▶ [EXERCISE DETAILS]
Extract every line of the data that contains the word "silicon". Matching is case-sensitive.
======== DATA PROVIDED ========
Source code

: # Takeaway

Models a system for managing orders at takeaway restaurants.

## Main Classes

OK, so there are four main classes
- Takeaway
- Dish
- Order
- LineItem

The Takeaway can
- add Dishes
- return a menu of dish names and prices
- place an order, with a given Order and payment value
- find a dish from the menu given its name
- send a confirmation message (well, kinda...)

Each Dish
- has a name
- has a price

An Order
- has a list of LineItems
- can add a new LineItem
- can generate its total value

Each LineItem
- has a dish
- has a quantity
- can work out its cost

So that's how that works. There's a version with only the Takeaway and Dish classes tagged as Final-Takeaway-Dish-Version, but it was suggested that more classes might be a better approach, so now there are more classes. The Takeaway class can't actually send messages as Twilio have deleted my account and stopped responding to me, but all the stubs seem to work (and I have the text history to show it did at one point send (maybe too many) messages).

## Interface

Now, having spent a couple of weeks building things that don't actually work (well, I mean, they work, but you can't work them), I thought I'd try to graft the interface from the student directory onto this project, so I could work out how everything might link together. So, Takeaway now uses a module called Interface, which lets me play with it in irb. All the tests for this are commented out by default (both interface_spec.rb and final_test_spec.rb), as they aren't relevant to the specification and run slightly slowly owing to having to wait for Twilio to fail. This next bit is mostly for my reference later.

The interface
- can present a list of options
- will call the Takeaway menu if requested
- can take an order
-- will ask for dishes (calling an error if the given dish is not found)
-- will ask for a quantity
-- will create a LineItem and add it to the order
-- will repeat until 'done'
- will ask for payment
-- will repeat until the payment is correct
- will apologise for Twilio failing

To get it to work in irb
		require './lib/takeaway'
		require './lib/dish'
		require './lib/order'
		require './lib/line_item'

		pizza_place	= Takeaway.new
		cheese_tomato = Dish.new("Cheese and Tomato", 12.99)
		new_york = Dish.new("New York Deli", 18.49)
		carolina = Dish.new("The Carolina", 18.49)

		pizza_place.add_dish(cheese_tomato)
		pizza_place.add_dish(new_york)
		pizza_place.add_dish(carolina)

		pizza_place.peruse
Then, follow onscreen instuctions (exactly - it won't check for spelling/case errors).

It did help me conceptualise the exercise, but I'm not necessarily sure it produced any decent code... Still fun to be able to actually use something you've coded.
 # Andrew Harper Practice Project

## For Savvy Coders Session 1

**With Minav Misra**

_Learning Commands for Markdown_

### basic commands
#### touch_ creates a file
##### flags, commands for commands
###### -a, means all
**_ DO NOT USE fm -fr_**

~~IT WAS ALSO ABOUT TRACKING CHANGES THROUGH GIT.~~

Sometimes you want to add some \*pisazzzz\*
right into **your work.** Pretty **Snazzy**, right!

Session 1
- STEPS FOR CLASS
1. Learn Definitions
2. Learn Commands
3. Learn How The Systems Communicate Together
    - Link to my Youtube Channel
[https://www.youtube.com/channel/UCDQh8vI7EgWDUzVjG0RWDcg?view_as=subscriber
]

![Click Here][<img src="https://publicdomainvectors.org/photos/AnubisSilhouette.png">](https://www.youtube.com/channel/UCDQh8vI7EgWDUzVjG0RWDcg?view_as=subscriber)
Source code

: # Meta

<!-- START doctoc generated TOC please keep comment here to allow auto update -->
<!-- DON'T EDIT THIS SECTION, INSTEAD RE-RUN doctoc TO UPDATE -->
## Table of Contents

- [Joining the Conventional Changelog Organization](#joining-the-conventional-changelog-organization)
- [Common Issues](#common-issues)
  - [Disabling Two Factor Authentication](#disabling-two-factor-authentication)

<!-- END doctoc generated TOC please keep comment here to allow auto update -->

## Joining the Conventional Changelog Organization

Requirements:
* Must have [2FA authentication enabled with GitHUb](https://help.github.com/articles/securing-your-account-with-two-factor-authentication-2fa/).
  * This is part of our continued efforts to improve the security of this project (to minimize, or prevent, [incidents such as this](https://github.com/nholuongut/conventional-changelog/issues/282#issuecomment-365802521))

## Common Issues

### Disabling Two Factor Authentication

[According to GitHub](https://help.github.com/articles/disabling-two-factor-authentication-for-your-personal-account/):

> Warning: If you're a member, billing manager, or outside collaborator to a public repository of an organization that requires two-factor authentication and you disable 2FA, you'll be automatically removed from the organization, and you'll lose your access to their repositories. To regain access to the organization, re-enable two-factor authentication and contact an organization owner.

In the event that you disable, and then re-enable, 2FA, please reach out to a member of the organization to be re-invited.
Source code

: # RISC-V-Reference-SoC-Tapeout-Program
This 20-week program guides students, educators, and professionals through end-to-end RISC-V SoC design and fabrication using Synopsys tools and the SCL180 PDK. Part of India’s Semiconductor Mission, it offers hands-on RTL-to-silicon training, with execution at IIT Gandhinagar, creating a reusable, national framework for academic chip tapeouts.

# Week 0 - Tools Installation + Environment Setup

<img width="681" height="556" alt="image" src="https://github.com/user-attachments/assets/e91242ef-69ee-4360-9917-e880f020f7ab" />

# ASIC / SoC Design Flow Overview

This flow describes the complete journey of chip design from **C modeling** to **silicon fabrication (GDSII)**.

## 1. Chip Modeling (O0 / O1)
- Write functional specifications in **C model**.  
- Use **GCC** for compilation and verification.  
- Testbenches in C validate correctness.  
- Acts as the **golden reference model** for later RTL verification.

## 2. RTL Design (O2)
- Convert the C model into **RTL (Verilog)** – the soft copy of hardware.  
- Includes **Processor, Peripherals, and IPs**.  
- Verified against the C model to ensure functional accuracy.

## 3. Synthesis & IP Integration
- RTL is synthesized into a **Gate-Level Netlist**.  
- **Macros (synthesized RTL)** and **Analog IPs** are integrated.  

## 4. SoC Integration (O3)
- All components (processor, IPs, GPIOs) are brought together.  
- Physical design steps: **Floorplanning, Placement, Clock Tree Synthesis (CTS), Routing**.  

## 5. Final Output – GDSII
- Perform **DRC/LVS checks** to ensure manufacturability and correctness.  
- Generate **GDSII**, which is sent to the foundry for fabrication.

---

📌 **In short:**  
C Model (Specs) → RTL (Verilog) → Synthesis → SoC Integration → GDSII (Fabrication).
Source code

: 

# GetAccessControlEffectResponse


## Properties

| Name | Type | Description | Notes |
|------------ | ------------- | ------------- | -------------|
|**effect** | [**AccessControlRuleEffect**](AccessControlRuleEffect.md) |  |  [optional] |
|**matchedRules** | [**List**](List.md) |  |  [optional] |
========
▶ [RESULT]
This 20-week program guides students, educators, and professionals through end-to-end RISC-V SoC design and fabrication using Synopsys tools and the SCL180 PDK. Part of India’s Semiconductor Mission, it offers hands-on RTL-to-silicon training, with execution at IIT Gandhinagar, creating a reusable, national framework for academic chip tapeouts.
This flow describes the complete journey of chip design from **C modeling** to **silicon fabrication (GDSII)**.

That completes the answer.